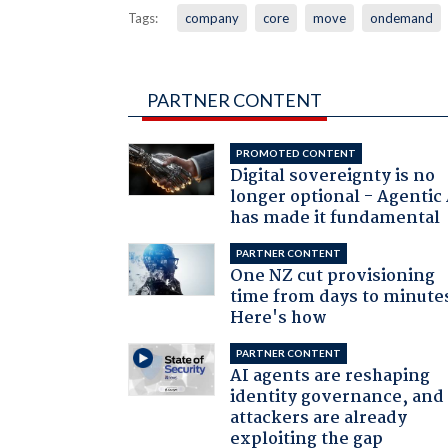
Tags:
company
core
move
ondemand
PARTNER CONTENT
PROMOTED CONTENT
Digital sovereignty is no
longer optional - Agentic
has made it fundamental
PARTNER CONTENT
One NZ cut provisioning
time from days to minute
Here's how
PARTNER CONTENT
AI agents are reshaping
identity governance, and
attackers are already
exploiting the gap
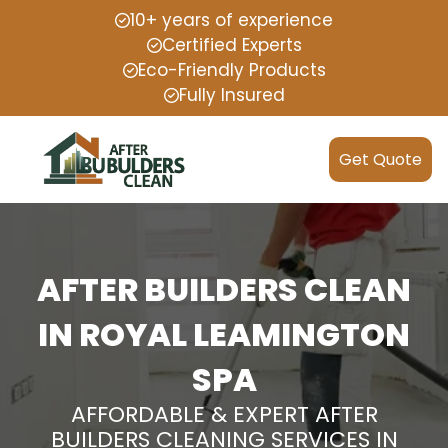
10+ years of experience
Certified Experts
Eco-Friendly Products
Fully Insured
Get Quote
AFTER BUILDERS CLEAN
IN ROYAL LEAMINGTON
SPA
AFFORDABLE & EXPERT AFTER
BUILDERS CLEANING SERVICES IN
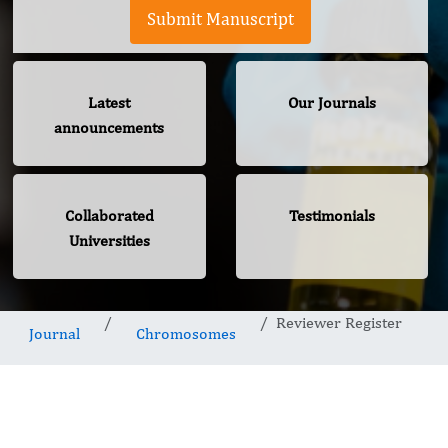
Submit Manuscript
Latest
Our Journals
announcements
Collaborated
Testimonials
Universities
Reviewer Register
Journal
Chromosomes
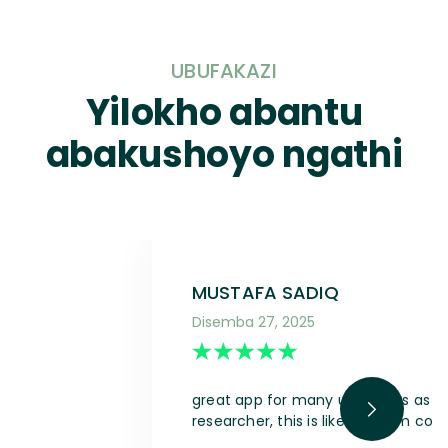
UBUFAKAZI
Yilokho abantu
abakushoyo ngathi
MUSTAFA SADIQ
Disemba 27, 2025
great app for many use cases as a s
researcher, this is like a dream com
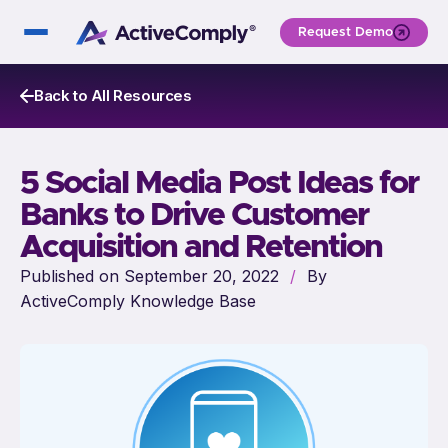
Request Demo
Back to All Resources
5 Social Media Post Ideas for
Banks to Drive Customer
Acquisition and Retention
Published on September 20, 2022
/
By
ActiveComply Knowledge Base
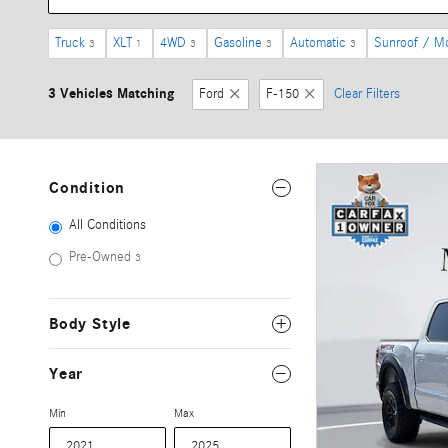
Truck
XLT
4WD
Gasoline
Automatic
Sunroof / M
3
1
3
3
3
3 Vehicles Matching
Ford
F-150
Clear Filters
Condition
All Conditions
Pre-Owned
3
Body Style
Year
Min
Max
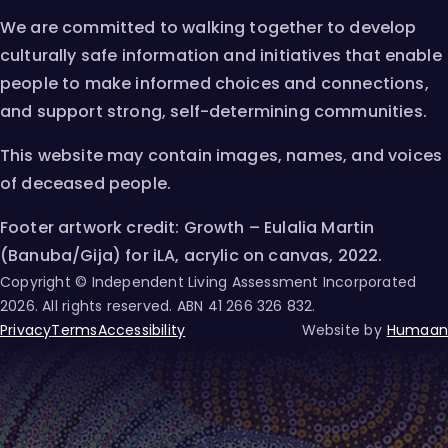
We are committed to walking together to develop
culturally safe information and initiatives that enable
people to make informed choices and connections,
and support strong, self-determining communities.
This website may contain images, names, and voices
of deceased people.
Footer artwork credit: Growth – Eulalia Martin
(Banuba/Gija) for iLA, acrylic on canvas, 2022.
Copyright © Independent Living Assessment Incorporated
2026
. All rights reserved. ABN
41 266 326 832
.
Privacy
Terms
Accessibility
Website by
Humaan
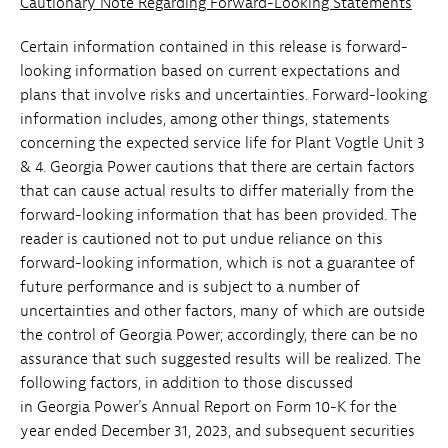
Cautionary Note Regarding Forward-Looking Statements
Certain information contained in this release is forward-
looking information based on current expectations and
plans that involve risks and uncertainties. Forward-looking
information includes, among other things, statements
concerning the expected service life for Plant Vogtle Unit 3
& 4. Georgia Power cautions that there are certain factors
that can cause actual results to differ materially from the
forward-looking information that has been provided. The
reader is cautioned not to put undue reliance on this
forward-looking information, which is not a guarantee of
future performance and is subject to a number of
uncertainties and other factors, many of which are outside
the control of Georgia Power; accordingly, there can be no
assurance that such suggested results will be realized. The
following factors, in addition to those discussed
in Georgia Power's Annual Report on Form 10-K for the
year ended December 31, 2023, and subsequent securities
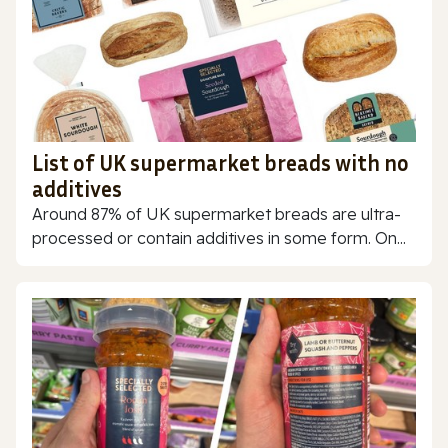
List of UK supermarket breads with no
additives
Around 87% of UK supermarket breads are ultra-
processed or contain additives in some form. On...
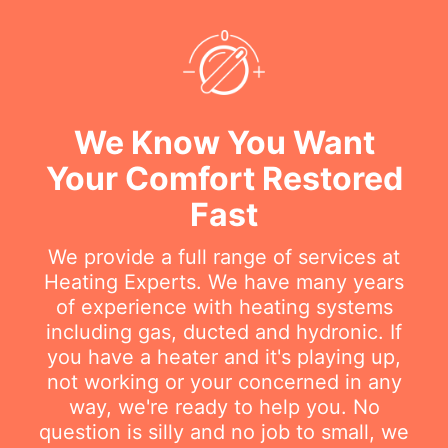
We Know You Want
Your Comfort Restored
Fast
We provide a full range of services at
Heating Experts. We have many years
of experience with heating systems
including gas, ducted and hydronic. If
you have a heater and it's playing up,
not working or your concerned in any
way, we're ready to help you. No
question is silly and no job to small, we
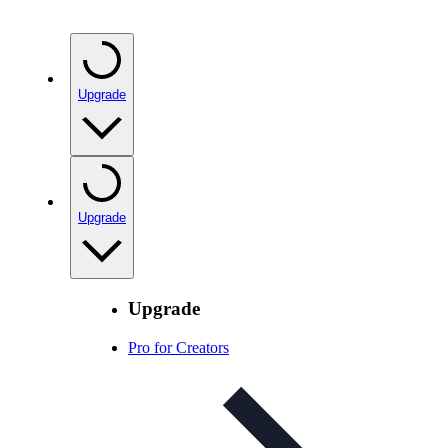
Upgrade
Upgrade
Upgrade
Pro for Creators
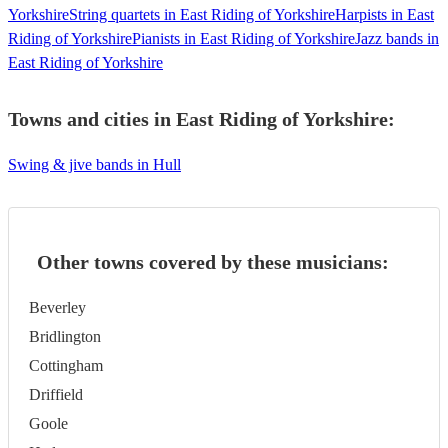
Yorkshire
String quartets in East Riding of Yorkshire
Harpists in East
Riding of Yorkshire
Pianists in East Riding of Yorkshire
Jazz bands in
East Riding of Yorkshire
Towns and cities in
East Riding of Yorkshire
:
Swing & jive bands in Hull
Other towns covered by these musicians:
Beverley
Bridlington
Cottingham
Driffield
Goole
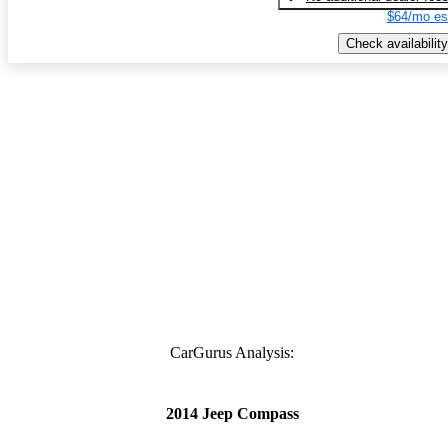
$64/mo es
Check availability
CarGurus Analysis:
2014 Jeep Compass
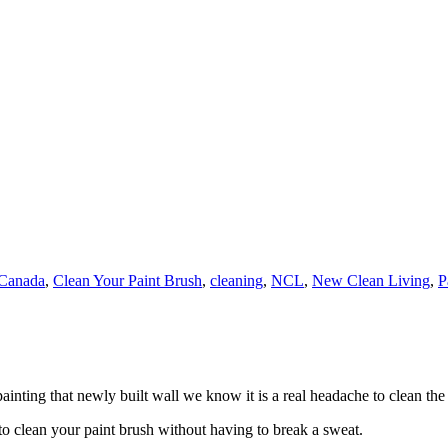
Canada
,
Clean Your Paint Brush
,
cleaning
,
NCL
,
New Clean Living
,
P
inting that newly built wall we know it is a real headache to clean the
o clean your paint brush without having to break a sweat.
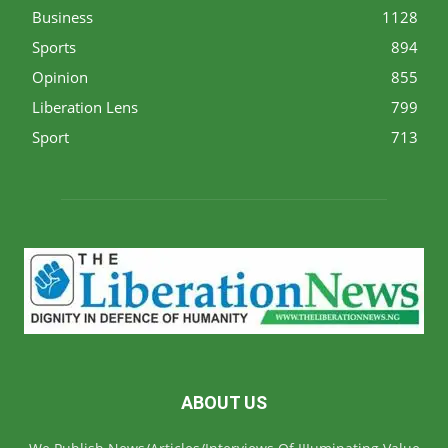
Business
1128
Sports
894
Opinion
855
Liberation Lens
799
Sport
713
ABOUT US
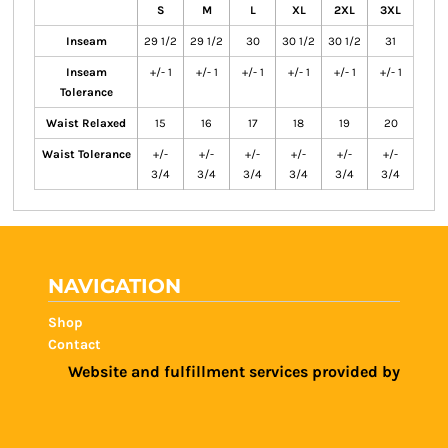
S
M
L
XL
2XL
3XL
Inseam
29 1/2
29 1/2
30
30 1/2
30 1/2
31
Inseam
+/- 1
+/- 1
+/- 1
+/- 1
+/- 1
+/- 1
Tolerance
Waist Relaxed
15
16
17
18
19
20
Waist Tolerance
+/-
+/-
+/-
+/-
+/-
+/-
3/4
3/4
3/4
3/4
3/4
3/4
NAVIGATION
Shop
Contact
Website and fulfillment services provided by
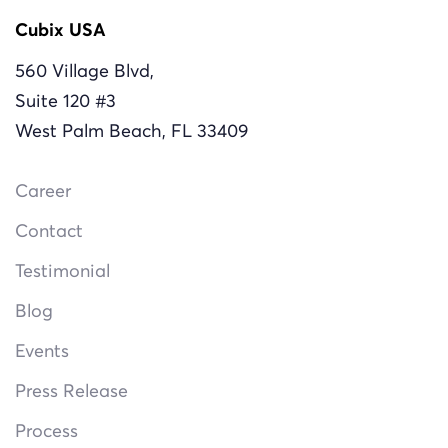
Cubix USA
560 Village Blvd,
Suite 120 #3
West Palm Beach, FL 33409
Career
Contact
Testimonial
Blog
Events
Press Release
Process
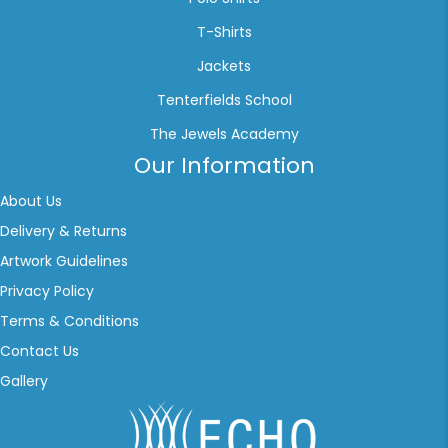
T-Shirts
Jackets
Tenterfields School
The Jewels Academy
Our Information
About Us
Delivery & Returns
Artwork Guidelines
Privacy Policy
Terms & Conditions
Contact Us
Gallery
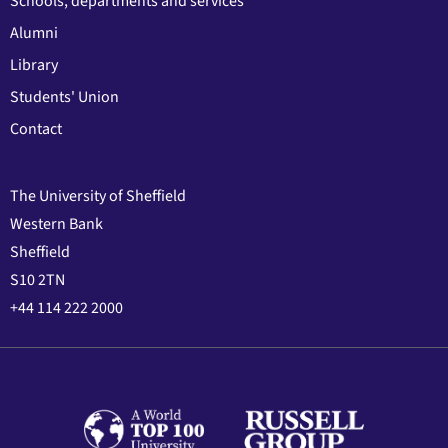
Schools, departments and services
Alumni
Library
Students' Union
Contact
The University of Sheffield
Western Bank
Sheffield
S10 2TN
+44 114 222 2000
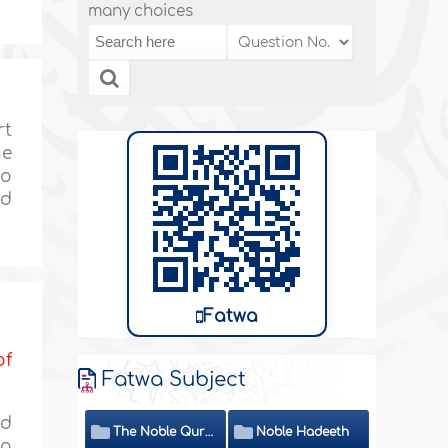
many choices
rt
ne
no
id
Fatwa
of
Fatwa Subject
ed
The Noble Quran
Noble Hadeeth
to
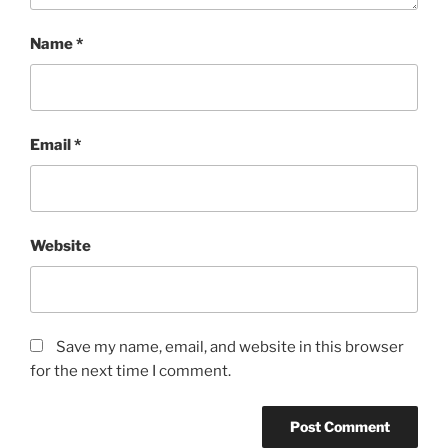
Name
*
Email
*
Website
Save my name, email, and website in this browser
for the next time I comment.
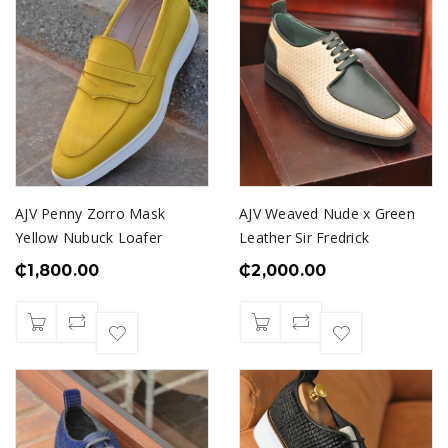
AJV Penny Zorro Mask
AJV Weaved Nude x Green
Yellow Nubuck Loafer
Leather Sir Fredrick
₵
1,800.00
₵
2,000.00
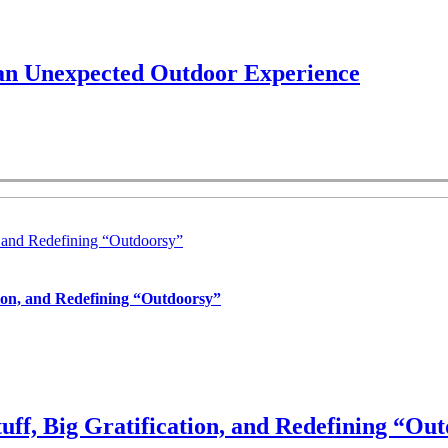
 an Unexpected Outdoor Experience
, and Redefining “Outdoorsy”
tion, and Redefining “Outdoorsy”
uff, Big Gratification, and Redefining “Ou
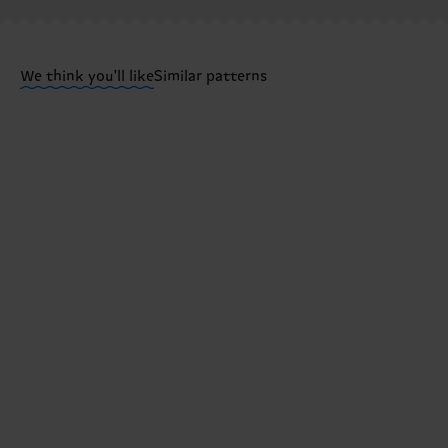
Having questions about returns? Visit our
Return pa
We think you'll like
Similar patterns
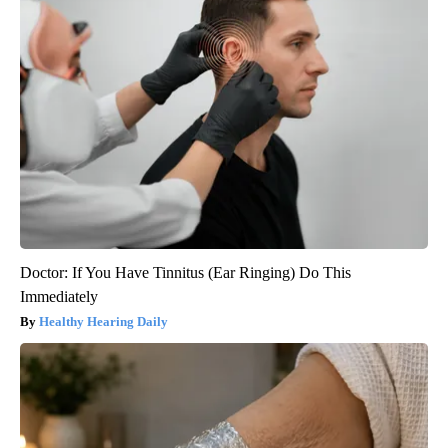
Doctor: If You Have Tinnitus (Ear Ringing) Do This
Immediately
Healthy Hearing Daily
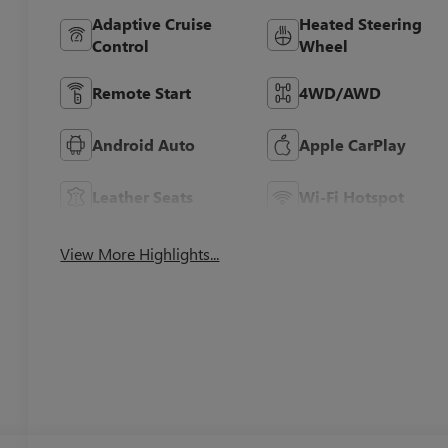
Adaptive Cruise
Heated Steering
Control
Wheel
Remote Start
4WD/AWD
Android Auto
Apple CarPlay
Leather Seats
Wi-Fi Hotspot
View More Highlights...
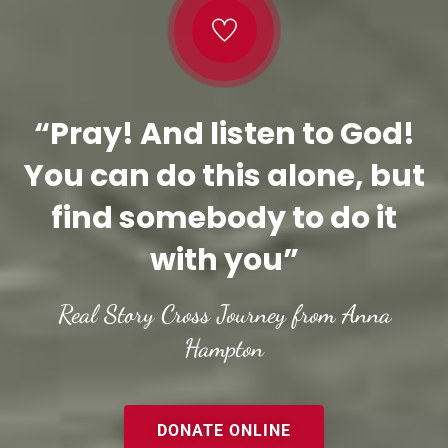
“Pray! And listen to God!
You can do this alone, but
find somebody to do it
with you”
Real Story Cross Journey from Anna
Hampton
DONATE ONLINE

________________________

◆ WRITTEN TASK ◆
When a picture appears in the material, please pass over it while retyping the rest exactly.

◆ RESPONSE ◆
Tags:
company
core
move
ondemand
PARTNER CONTENT
PROMOTED CONTENT
Digital sovereignty is no
longer optional - Agentic
has made it fundamental
PARTNER CONTENT
One NZ cut provisioning
time from days to minute
Here's how
PARTNER CONTENT
AI agents are reshaping
identity governance, and
attackers are already
exploiting the gap
10+ years of experience
Certified Experts
Eco-Friendly Products
Fully Insured
Get Quote
AFTER BUILDERS CLEAN
IN ROYAL LEAMINGTON
SPA
AFFORDABLE & EXPERT AFTER
BUILDERS CLEANING SERVICES IN
Submit Manuscript
Latest
Our Journals
announcements
Collaborated
Testimonials
Universities
Reviewer Register
Journal
Chromosomes
UBUFAKAZI
Yilokho abantu
abakushoyo ngathi
MUSTAFA SADIQ
Disemba 27, 2025
great app for many use cases as a s
researcher, this is like a dream com
Request Demo
Back to All Resources
5 Social Media Post Ideas for
Banks to Drive Customer
Acquisition and Retention
Published on September 20, 2022
/
By
ActiveComply Knowledge Base
Truck
XLT
4WD
Gasoline
Automatic
Sunroof / M
3
1
3
3
3
3 Vehicles Matching
Ford
F-150
Clear Filters
Condition
All Conditions
Pre-Owned
3
Body Style
Year
Min
Max
We are committed to walking together to develop
culturally safe information and initiatives that enable
people to make informed choices and connections,
and support strong, self-determining communities.
This website may contain images, names, and voices
of deceased people.
Footer artwork credit: Growth – Eulalia Martin
(Banuba/Gija) for iLA, acrylic on canvas, 2022.
Copyright © Independent Living Assessment Incorporated
2026
. All rights reserved. ABN
41 266 326 832
.
Privacy
Terms
Accessibility
Website by
Humaan
Cautionary Note Regarding Forward-Looking Statements
Certain information contained in this release is forward-
looking information based on current expectations and
plans that involve risks and uncertainties. Forward-looking
information includes, among other things, statements
concerning the expected service life for Plant Vogtle Unit 3
& 4. Georgia Power cautions that there are certain factors
that can cause actual results to differ materially from the
forward-looking information that has been provided. The
reader is cautioned not to put undue reliance on this
forward-looking information, which is not a guarantee of
future performance and is subject to a number of
uncertainties and other factors, many of which are outside
the control of Georgia Power; accordingly, there can be no
assurance that such suggested results will be realized. The
following factors, in addition to those discussed
in Georgia Power's Annual Report on Form 10-K for the
year ended December 31, 2023, and subsequent securities
List of UK supermarket breads with no
additives
Around 87% of UK supermarket breads are ultra-
processed or contain additives in some form. On...
We Know You Want
Your Comfort Restored
Fast
We provide a full range of services at
Heating Experts. We have many years
of experience with heating systems
including gas, ducted and hydronic. If
you have a heater and it's playing up,
not working or your concerned in any
way, we're ready to help you. No
question is silly and no job to small, we
Upgrade
Upgrade
Upgrade
Pro for Creators
Yorkshire
String quartets in East Riding of Yorkshire
Harpists in East
Riding of Yorkshire
Pianists in East Riding of Yorkshire
Jazz bands in
East Riding of Yorkshire
Towns and cities in
East Riding of Yorkshire
:
Swing & jive bands in Hull
Other towns covered by these musicians:
Beverley
Bridlington
Cottingham
Driffield
Goole
$64/mo es
Check availability
CarGurus Analysis:
2014 Jeep Compass
Canada
,
Clean Your Paint Brush
,
cleaning
,
NCL
,
New Clean Living
,
P
inting that newly built wall we know it is a real headache to clean the
o clean your paint brush without having to break a sweat.
Business
1128
Sports
894
Opinion
855
Liberation Lens
799
Sport
713
ABOUT US
S
M
L
XL
2XL
3XL
Inseam
29 1/2
29 1/2
30
30 1/2
30 1/2
31
Inseam
+/- 1
+/- 1
+/- 1
+/- 1
+/- 1
+/- 1
Tolerance
Waist Relaxed
15
16
17
18
19
20
Waist Tolerance
+/-
+/-
+/-
+/-
+/-
+/-
3/4
3/4
3/4
3/4
3/4
3/4
NAVIGATION
Shop
Contact
Website and fulfillment services provided by
Cubix USA
560 Village Blvd,
Suite 120 #3
West Palm Beach, FL 33409
Career
Contact
Testimonial
Blog
Events
Press Release
Process
T-Shirts
Jackets
Tenterfields School
The Jewels Academy
Our Information
About Us
Delivery & Returns
Artwork Guidelines
Privacy Policy
Terms & Conditions
Contact Us
Gallery
Schools, departments and services
Alumni
Library
Students' Union
Contact
The University of Sheffield
Western Bank
Sheffield
S10 2TN
+44 114 222 2000
many choices
rt
ne
no
id
Fatwa
of
Fatwa Subject
ed
The Noble Quran
Noble Hadeeth
to
Name
*
Email
*
Website
Save my name, email, and website in this browser
for the next time I comment.
AJV Penny Zorro Mask
AJV Weaved Nude x Green
Yellow Nubuck Loafer
Leather Sir Fredrick
₵
1,800.00
₵
2,000.00
 an Unexpected Outdoor Experience
, and Redefining “Outdoorsy”
tion, and Redefining “Outdoorsy”
uff, Big Gratification, and Redefining “Ou
Having questions about returns? Visit our
Return pa
We think you'll like
Similar patterns
Doctor: If You Have Tinnitus (Ear Ringing) Do This
Immediately
Healthy Hearing Daily
Adaptive Cruise
Heated Steering
Control
Wheel
Remote Start
4WD/AWD
Android Auto
Apple CarPlay
Leather Seats
Wi-Fi Hotspot
View More Highlights...
“Pray! And listen to God!
You can do this alone, but
find somebody to do it
with you”
Real Story Cross Journey from Anna
Hampton
DONATE ONLINE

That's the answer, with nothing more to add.